## Directive
Would you repeat the data below exactly, taking out the images?

(Dataset entries)
>>

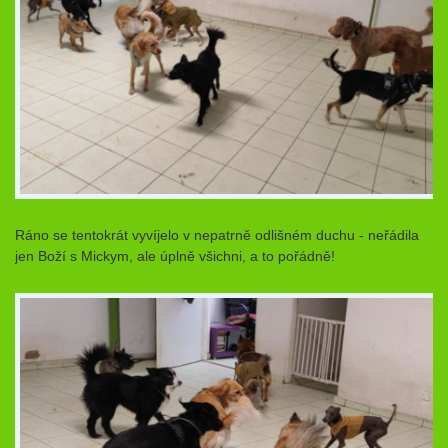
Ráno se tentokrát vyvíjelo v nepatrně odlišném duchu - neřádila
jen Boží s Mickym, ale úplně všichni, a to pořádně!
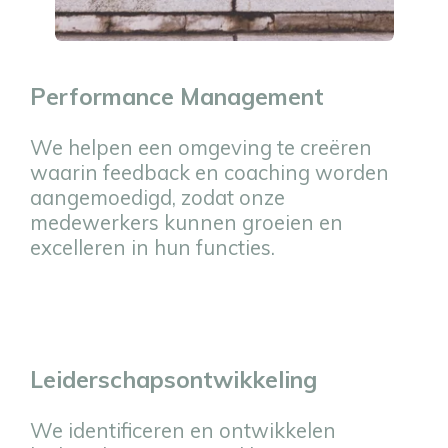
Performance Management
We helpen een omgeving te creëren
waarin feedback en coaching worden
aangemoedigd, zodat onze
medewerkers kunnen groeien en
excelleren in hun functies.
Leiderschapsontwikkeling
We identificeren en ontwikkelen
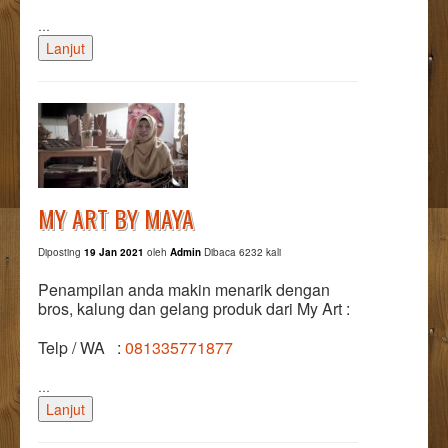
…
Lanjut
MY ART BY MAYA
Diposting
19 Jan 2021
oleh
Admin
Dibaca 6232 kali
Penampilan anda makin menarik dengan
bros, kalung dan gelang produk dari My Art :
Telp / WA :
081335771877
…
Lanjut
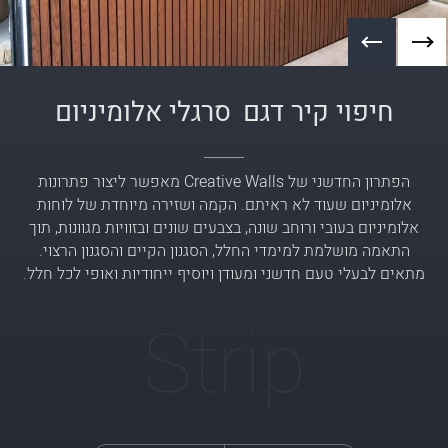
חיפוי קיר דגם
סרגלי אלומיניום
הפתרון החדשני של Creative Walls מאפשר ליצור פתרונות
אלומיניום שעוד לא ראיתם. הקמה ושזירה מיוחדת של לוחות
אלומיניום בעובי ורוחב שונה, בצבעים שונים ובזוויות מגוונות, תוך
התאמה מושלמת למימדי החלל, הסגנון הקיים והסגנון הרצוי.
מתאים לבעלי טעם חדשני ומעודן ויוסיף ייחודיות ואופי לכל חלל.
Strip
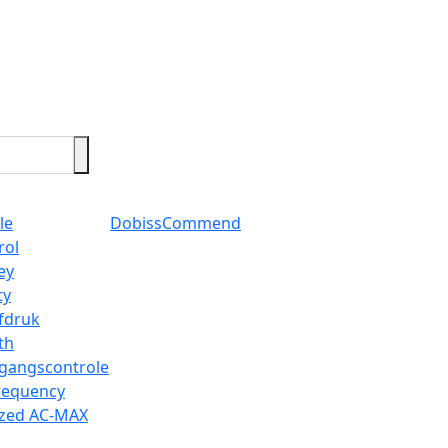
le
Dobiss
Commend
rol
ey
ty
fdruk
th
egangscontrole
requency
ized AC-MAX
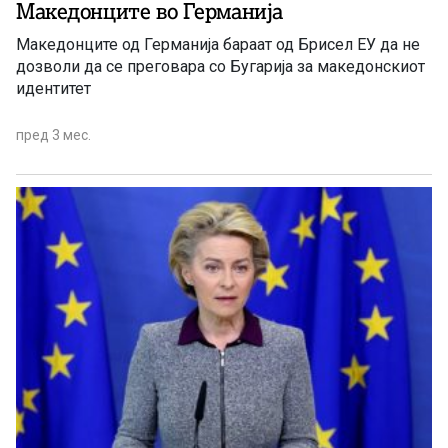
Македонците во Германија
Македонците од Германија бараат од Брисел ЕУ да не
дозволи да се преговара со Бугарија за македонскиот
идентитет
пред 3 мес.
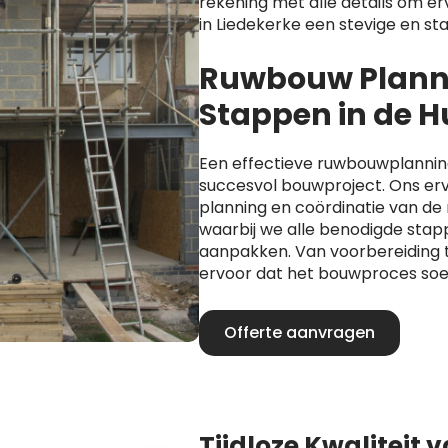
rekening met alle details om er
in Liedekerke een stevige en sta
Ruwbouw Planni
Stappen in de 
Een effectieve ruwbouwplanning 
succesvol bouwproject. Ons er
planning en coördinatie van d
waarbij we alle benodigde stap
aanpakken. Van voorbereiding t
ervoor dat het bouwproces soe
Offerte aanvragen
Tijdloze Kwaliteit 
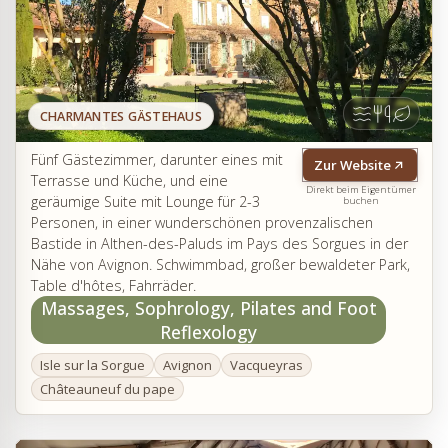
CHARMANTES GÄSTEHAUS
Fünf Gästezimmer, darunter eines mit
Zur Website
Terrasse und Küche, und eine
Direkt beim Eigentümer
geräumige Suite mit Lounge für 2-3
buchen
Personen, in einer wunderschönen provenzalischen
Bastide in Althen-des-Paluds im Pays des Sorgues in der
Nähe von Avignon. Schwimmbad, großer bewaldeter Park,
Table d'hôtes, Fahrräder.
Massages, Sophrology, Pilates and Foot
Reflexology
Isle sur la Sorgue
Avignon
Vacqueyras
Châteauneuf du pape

<<

## Solution for this task
Ráno se tentokrát vyvíjelo v nepatrně odlišném duchu - neřádila
jen Boží s Mickym, ale úplně všichni, a to pořádně!
Performance Management
We helpen een omgeving te creëren
waarin feedback en coaching worden
aangemoedigd, zodat onze
medewerkers kunnen groeien en
excelleren in hun functies.
Leiderschapsontwikkeling
We identificeren en ontwikkelen
…
Lanjut
MY ART BY MAYA
Diposting
19 Jan 2021
oleh
Admin
Dibaca 6232 kali
Penampilan anda makin menarik dengan
bros, kalung dan gelang produk dari My Art :
Telp / WA :
081335771877
…
Lanjut
חיפוי קיר דגם
סרגלי אלומיניום
הפתרון החדשני של Creative Walls מאפשר ליצור פתרונות
אלומיניום שעוד לא ראיתם. הקמה ושזירה מיוחדת של לוחות
אלומיניום בעובי ורוחב שונה, בצבעים שונים ובזוויות מגוונות, תוך
התאמה מושלמת למימדי החלל, הסגנון הקיים והסגנון הרצוי.
מתאים לבעלי טעם חדשני ומעודן ויוסיף ייחודיות ואופי לכל חלל.
Strip
le
Dobiss
Commend
rol
ey
ty
fdruk
th
egangscontrole
requency
ized AC-MAX
Македонците во Германија
Македонците од Германија бараат од Брисел ЕУ да не
дозволи да се преговара со Бугарија за македонскиот
идентитет
пред 3 мес.
rekening met alle details om er
in Liedekerke een stevige en sta
Ruwbouw Planni
Stappen in de 
Een effectieve ruwbouwplanning 
succesvol bouwproject. Ons er
planning en coördinatie van d
waarbij we alle benodigde stap
aanpakken. Van voorbereiding t
ervoor dat het bouwproces soe
Offerte aanvragen
Tijdloze Kwaliteit 
CHARMANTES GÄSTEHAUS
Fünf Gästezimmer, darunter eines mit
Zur Website
Terrasse und Küche, und eine
Direkt beim Eigentümer
geräumige Suite mit Lounge für 2-3
buchen
Personen, in einer wunderschönen provenzalischen
Bastide in Althen-des-Paluds im Pays des Sorgues in der
Nähe von Avignon. Schwimmbad, großer bewaldeter Park,
Table d'hôtes, Fahrräder.
Massages, Sophrology, Pilates and Foot
Reflexology
Isle sur la Sorgue
Avignon
Vacqueyras
Châteauneuf du pape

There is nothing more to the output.